Mantenere la glicemia nella norma è fondamentale per ridurre i rischi che un suo innalzamento può comportare. Un adeguato stile di vita è un alleato fondamentale in presenza di prediabete.
Cos'è il Prediabete?
I valori di glicemia dopo 12 ore di digiuno tipici del prediabete sono compresi tra 100 mg/dL e 125 mg/dL. Esiste poi un altro parametro, l’emoglobina glicata, che permette di valutare la concentrazione media di glucosio nel sangue nei 2-3 mesi precedenti l’analisi.
Gestione del Prediabete: Attività Fisica e Perdita di Peso
La gestione del prediabete si basa su un'adeguata attività fisica (almeno 30 minuti o 10 mila passi al giorno) e su una perdita di peso del 7% circa.

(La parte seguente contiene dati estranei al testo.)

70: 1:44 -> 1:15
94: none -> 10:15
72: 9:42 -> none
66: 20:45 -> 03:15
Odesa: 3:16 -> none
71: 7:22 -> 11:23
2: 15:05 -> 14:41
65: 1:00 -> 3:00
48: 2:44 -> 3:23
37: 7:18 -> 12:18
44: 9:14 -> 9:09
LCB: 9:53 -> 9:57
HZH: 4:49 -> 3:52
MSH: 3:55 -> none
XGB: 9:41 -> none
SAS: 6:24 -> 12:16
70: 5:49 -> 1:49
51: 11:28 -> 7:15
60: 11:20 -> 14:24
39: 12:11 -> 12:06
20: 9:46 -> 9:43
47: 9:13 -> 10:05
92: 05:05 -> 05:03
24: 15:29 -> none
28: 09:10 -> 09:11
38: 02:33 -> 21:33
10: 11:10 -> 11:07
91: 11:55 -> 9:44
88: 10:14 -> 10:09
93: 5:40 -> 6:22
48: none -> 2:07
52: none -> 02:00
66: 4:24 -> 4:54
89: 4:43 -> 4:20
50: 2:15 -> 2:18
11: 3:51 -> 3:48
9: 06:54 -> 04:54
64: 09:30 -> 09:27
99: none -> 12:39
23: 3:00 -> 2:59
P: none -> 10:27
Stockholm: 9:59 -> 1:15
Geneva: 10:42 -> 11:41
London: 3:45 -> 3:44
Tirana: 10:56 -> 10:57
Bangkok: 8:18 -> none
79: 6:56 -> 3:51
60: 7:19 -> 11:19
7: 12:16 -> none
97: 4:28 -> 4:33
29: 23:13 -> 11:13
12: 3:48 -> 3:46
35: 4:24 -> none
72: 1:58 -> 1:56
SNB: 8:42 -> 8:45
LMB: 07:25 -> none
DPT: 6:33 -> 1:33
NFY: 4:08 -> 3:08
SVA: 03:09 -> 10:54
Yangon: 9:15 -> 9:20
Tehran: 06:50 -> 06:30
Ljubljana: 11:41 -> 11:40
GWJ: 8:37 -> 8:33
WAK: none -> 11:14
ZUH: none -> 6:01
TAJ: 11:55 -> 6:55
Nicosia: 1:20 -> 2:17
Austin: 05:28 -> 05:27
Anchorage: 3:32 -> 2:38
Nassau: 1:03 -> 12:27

Un dimagrimento di questo tipo può aiutare a ridurre significativamente i livelli di emoglobina glicata e, quindi, a riportare nella norma la glicemia.
Alimentazione e Glicemia: Cosa Mangiare e Cosa Evitare
Per quanto riguarda le abitudini alimentari, la gestione del prediabete si basa su una dieta bilanciata. Sono senza dubbio da limitare gli zuccheri semplici, che, se assunti in eccesso, possono peggiorare la condizione di prediabete.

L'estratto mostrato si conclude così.